Was Ashraf Marwan's war warning significant, given that it arrived only a few hours before the Arab attack? Public discussion about Marwan has focused almost entirely on the espionage aspect and not on the operational consequences of his warning. An analysis of the fighting, however, can conclude with a high degree of likelihood that Marwan saved the Golan Heights for Israel.
His message reached Tel Aviv about 4:30 a.m. on Yom Kippur morning. At a crowded meeting in prime minister Golda Meir's office in Tel Aviv which began at 8 a.m., she heard defense minister Moshe Dayan oppose mobilization on the grounds that war was not certain, while chief of General Staff Lt.-Gen. David Elazar urged immediate mobilization. About 9 a.m., Meir decided in Elazar's favor.
Marwan's message indicated that war would start at 6 p.m. In fact it began at 2 p.m. This still left five hours after Meir's decision for the mobilization process to get into gear before the sirens sounded.
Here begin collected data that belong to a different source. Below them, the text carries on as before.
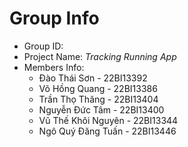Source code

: Group Info
=======================

* Group ID: 
* Project Name: *Tracking Running App*
* Members Info:
    - Đào Thái Sơn - 22BI13392
    - Võ Hồng Quang - 22BI13386
    - Trần Thọ Thăng - 22BI13404
    - Nguyễn Đức Tâm - 22BI13400
    - Vũ Thế Khôi Nguyên - 22BI13344
    - Ngô Quý Đăng Tuấn - 22BI13446

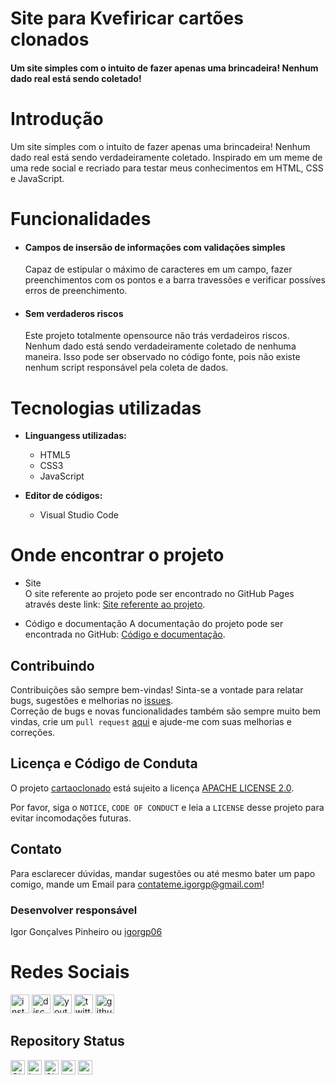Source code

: # Site para Kvefiricar cartões clonados   

#### Um site simples com o intuito de fazer apenas uma brincadeira! Nenhum dado real está sendo coletado!    

# Introdução  

Um site simples com o intuito de fazer apenas uma brincadeira! Nenhum dado real está sendo verdadeiramente coletado. Inspirado em um meme de uma rede social e recriado para testar meus conhecimentos em HTML, CSS e JavaScript.    

# Funcionalidades    

- #### Campos de insersão de informações com validações simples    
    Capaz de estipular o máximo de caracteres em um campo, fazer preenchimentos com os pontos e a barra travessões e verificar possíves erros de preenchimento.   

- #### Sem verdaderos riscos   
    Este projeto totalmente opensource não trás verdadeiros riscos. Nenhum dado está sendo verdadeiramente coletado de nenhuma maneira. Isso pode ser observado no código fonte, pois não existe nenhum script responsável pela coleta de dados.    

# Tecnologias utilizadas    

- **Linguangess utilizadas:**   
  - HTML5   
  - CSS3   
  - JavaScript   

- **Editor de códigos:**   
  - Visual Studio Code   

# Onde encontrar o projeto   

- Site   
    O site referente ao projeto pode ser encontrado no GitHub Pages através deste link: [Site referente ao projeto](https://igorgp06.github.io/cartaoclonado/).  

- Código e documentação
    A documentação do projeto pode ser encontrada no GitHub: [Código e documentação](https://github.com/igorgp06/cartaoclonado).   

## Contribuindo
Contribuições são sempre bem-vindas! Sinta-se a vontade para relatar bugs, sugestões e melhorias no [issues](https://github.com/igorgp06/cartaoclonado/issues).  
Correção de bugs e novas funcionalidades também são sempre muito bem vindas, crie um `pull request` [aqui](https://github.com/igorgp06/cartaoclonado/pulls) e ajude-me com suas melhorias e correções.
## Licença e Código de Conduta
O projeto [cartaoclonado](https://github.com/igorgp06/cartaoclonado) está sujeito a licença [APACHE LICENSE 2.0](https://www.apache.org/licenses/LICENSE-2.0).  

Por favor, siga o `NOTICE`, `CODE OF CONDUCT` e leia a `LICENSE` desse projeto para evitar incomodações futuras.  

## Contato  
Para esclarecer dúvidas, mandar sugestões ou até mesmo bater um papo comigo, mande um Email para contateme.igorgp@gmail.com!

### Desenvolver responsável

Igor Gonçalves Pinheiro ou [igorgp06](https://github.com/igorgp06)

# Redes Sociais

<div align="left">
  <a href="https://www.instagram.com/igorgp.06/" target="_blank"> <img src="https://img.shields.io/static/v1?message=Instagram&logo=instagram&label=&color=E4405F&logoColor=white&labelColor=&style=for-the-badge" height="30" alt="instagram logo"/></a>
  <a href="https://discord.com/channels/@me" target="_blank"> <img src="https://img.shields.io/static/v1?message=Discord&logo=discord&label=&color=7289DA&logoColor=white&labelColor=&style=for-the-badge" height="30" alt="discord logo"></a>
  <a href="https://www.youtube.com/channel/UCka20SjP7fwABfHGbt_xwjg" target="_blank"> <img src="https://img.shields.io/static/v1?message=Youtube&logo=youtube&label=&color=FF0000&logoColor=white&labelColor=&style=for-the-badge" height="30" alt="youtube logo"/></a>
  <a href="https://twitter.com/igorgp06" target="_blank"> <img src="https://img.shields.io/static/v1?message=Twitter&logo=twitter&label=&color=1DA1F2&logoColor=white&labelColor=&style=for-the-badge" height="30" alt="twitter logo"/></a>
  <a href="https://github.com/igorgp06" target="_blank"> <img src="https://img.shields.io/badge/GitHub-100000?style=for-the-badge&logo=github&logoColor=white" height="30" alt="github logo"/></a>
</div>

## Repository Status   

<div align="left">
  <img alt="GitHub top language" src="https://img.shields.io/github/languages/top/igorgp06/cartaoclonado?style=for-the-badge&color=%23FFED00" height="23">

   <img src="https://img.shields.io/github/last-commit/igorgp06/cartaoclonado?display_timestamp=author&style=for-the-badge&color=%23FF00D7" height="23" alt="last-commit">

   <img alt="GitHub forks" src="https://img.shields.io/github/forks/igorgp06/cartaoclonado?style=for-the-badge&color=%230C2EE8" height="23"/>

   <img src="https://img.shields.io/github/watchers/igorgp06/cartaoclonado?style=for-the-badge&color=%230DFFA2" height="23" alt="watchers"/>

   <img src="https://img.shields.io/github/license/igorgp06/cartaoclonado?style=for-the-badge" height="23" alt=" apache license"/>
</div>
When the Syrians struck, reserve tank units were already organizing in camps at the foot of the Golan and elsewhere in the Galilee, the men shedding civilian clothes for uniforms and arming and fueling their tanks. In furious battles during the day, the regular army units on the front line held the Syrians at bay. But with darkness, the Syrians began to penetrate through gaps in the line.
The first reserve unit to reach the Heights was a rapid reaction tank force of company strength which crossed the Bnot Ya'acov Bridge and went into action against a large Syrian force on the Tapline Road about 10:30 p.m., only some 13 hours after mobilization began. The unit was almost completely wiped out in a few minutes, but Syrian movement was halted in this sector.
A three-tank reservist platoon was dispatched across Arik Bridge and up the Yehudia Road close to midnight. As they climbed, the lieutenant in charge, who had not commanded a tank in years, tried to remember how the radio worked and the proper way of issuing orders. When they reached they top, they almost immediately engaged in a skirmish with Syrian tanks which went on for much of the night.
Dawn revealed the extent of the Syrian breakthrough. Much of the southern Golan had fallen and the remaining IDF forces faced overwhelming odds. OC Northern Command Maj.-Gen. Yitzhak Hofi told Dayan that he was not certain he could hold. Dayan helicoptered up to see for himself. From Northern Command, he telephoned air force commander Maj.-Gen. Benny Peled to urge him to send aircraft north. "The Third Temple is in danger," he said, referring to the state of Israel. Sam-6 missiles downed six Phantoms in the first attack. Against these sophisticated defenses, the air force could do little to stop the Syrian tanks.
Preparations were begun to evacuate the Golan. At 4:30 a.m. Northern Command ordered documents brought down from army bases. Dayan ordered the Jordan River bridges mined in the event that the Syrians attempted to continue their attack into Israel. Bulldozers were deployed to cut the roads leading down from the Heights.
Meanwhile, scattered elements of a reserve brigade commanded by Col. Ori Orr crossed the Bnot Ya'acov Bridge and began to mount the Heights. As they approached the main IDF base at Nafakh, they found Syrian tanks on the camp's perimeter, firing into it. In brutal battles, Orr's tanks managed to push the Syrians back and form a thin line.
Maj.-Gen. Dan Laner, commanding a newly formed reserve division, positioned himself near Arik Bridge in a half-track with radios and maps. Like a fire chief directing his engines to a five-alarm fire, he channeled the reserve units streaming in from around the Galilee up an array of roads to battle sectors. A brigade directed up the Gamla ascent found a Syrian brigade already occupying the high ground with a view of Lake Kinneret and Tiberias. In a grinding uphill battle, the reservists pushed the Syrians back.
Almost all reservist tanks went into battle lacking equipment from maps to machine guns. Pressed to make all possible speed, virtually none took time to boresight their guns before reaching the battlefield, a vital procedure aligning the sight and the gun.
By nightfall, the reserve units had carved out a tenuous foothold on the Heights. The Syrians were still full of fight and had yet to throw into battle two large divisions, but their initial drive had been stopped and the battle lines would now shift steadily eastward toward Damascus.
The battle for the Golan had hung by a thread, one no thicker than the few hours of warning Marwan had provided.